Last Owner Search, Title Abstract or Title Report Requirements
Every easement package must contain a copy of the deed to the current owner. If the current deed was conveyed by a warranty deed, this will be sufficient to document ownership and authority to convey an easement to the Department. If the current deed was a bargain and sale deed, quitclaim deed or referee's deed, the Department will require that a search be made to locate the last warranty deed in the chain of title.
In the event that a warranty deed cannot be located, the Department reserves the right to request additional information, up to requiring a full Title Report, where it determines that complexities in documenting ownership may substantially cloud title. A full title report must contain a certification, a 30 year abstract of title, a property description, parcel tax information and documentation of any encumbrances on title.
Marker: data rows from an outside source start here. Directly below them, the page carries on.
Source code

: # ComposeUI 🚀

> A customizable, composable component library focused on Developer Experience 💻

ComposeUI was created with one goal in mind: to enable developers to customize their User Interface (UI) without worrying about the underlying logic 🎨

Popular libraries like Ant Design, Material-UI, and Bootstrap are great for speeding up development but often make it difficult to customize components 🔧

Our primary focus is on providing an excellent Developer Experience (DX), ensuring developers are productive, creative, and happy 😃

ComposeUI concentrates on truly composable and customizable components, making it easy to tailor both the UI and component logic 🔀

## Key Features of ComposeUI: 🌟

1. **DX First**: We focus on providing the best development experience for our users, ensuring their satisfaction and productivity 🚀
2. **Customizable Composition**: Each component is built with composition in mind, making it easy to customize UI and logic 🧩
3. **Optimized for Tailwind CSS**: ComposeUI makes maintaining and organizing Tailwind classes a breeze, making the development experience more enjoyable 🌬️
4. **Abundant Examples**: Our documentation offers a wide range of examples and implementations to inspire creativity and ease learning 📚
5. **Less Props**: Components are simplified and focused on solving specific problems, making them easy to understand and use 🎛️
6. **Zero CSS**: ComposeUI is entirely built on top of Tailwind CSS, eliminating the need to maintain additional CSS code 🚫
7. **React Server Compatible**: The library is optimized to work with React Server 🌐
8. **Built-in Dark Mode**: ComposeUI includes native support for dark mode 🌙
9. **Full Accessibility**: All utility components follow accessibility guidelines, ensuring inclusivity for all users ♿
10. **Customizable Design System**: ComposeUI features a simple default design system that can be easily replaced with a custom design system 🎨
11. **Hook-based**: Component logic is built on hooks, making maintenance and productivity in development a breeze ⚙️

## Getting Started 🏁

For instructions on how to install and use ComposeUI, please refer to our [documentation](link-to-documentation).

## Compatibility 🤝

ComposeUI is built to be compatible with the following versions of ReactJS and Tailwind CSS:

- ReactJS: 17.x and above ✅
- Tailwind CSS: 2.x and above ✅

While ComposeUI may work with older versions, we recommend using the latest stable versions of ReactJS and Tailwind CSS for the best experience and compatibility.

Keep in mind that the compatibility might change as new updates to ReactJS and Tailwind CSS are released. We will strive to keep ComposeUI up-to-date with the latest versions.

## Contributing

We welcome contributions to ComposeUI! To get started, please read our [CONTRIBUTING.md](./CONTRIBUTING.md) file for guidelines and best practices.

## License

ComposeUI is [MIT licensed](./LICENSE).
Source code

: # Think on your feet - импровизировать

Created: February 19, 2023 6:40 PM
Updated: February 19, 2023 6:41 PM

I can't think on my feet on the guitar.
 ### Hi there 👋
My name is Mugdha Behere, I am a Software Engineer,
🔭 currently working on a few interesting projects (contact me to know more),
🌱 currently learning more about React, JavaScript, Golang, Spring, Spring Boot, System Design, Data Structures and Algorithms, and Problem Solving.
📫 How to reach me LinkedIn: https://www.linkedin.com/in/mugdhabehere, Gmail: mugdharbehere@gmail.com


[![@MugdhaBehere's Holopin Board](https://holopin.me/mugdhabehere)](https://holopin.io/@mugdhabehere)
Examples of properties that may require a full Title Report include properties that contain "lands under water"; restricted deed transfers such as a Quit Claim deed; and multiple party ownership. If a full Title Report is required, then the following requirements must be met:
A Title Report identifies who has title to the property and all others with an interest in the property. Every Title Report shall provide a Certification Page, Schedule A, and Schedule B.
- The Certification Page shall indicate who has the right to convey or mortgage the property that is subject to the EE.
- Schedule A shall provide the legal description of the property.
- Schedule B shall list the exceptions to the title. The Easement Attorney must ensure that the Title Report includes a copy of every encumbrance that affects title (i.e. mortgages, judgments, easements, leases, subleases, assigned leases).
- A copy of the Tax map must be included in the report.
Title Insurance will generally not be required for the Environmental Easement.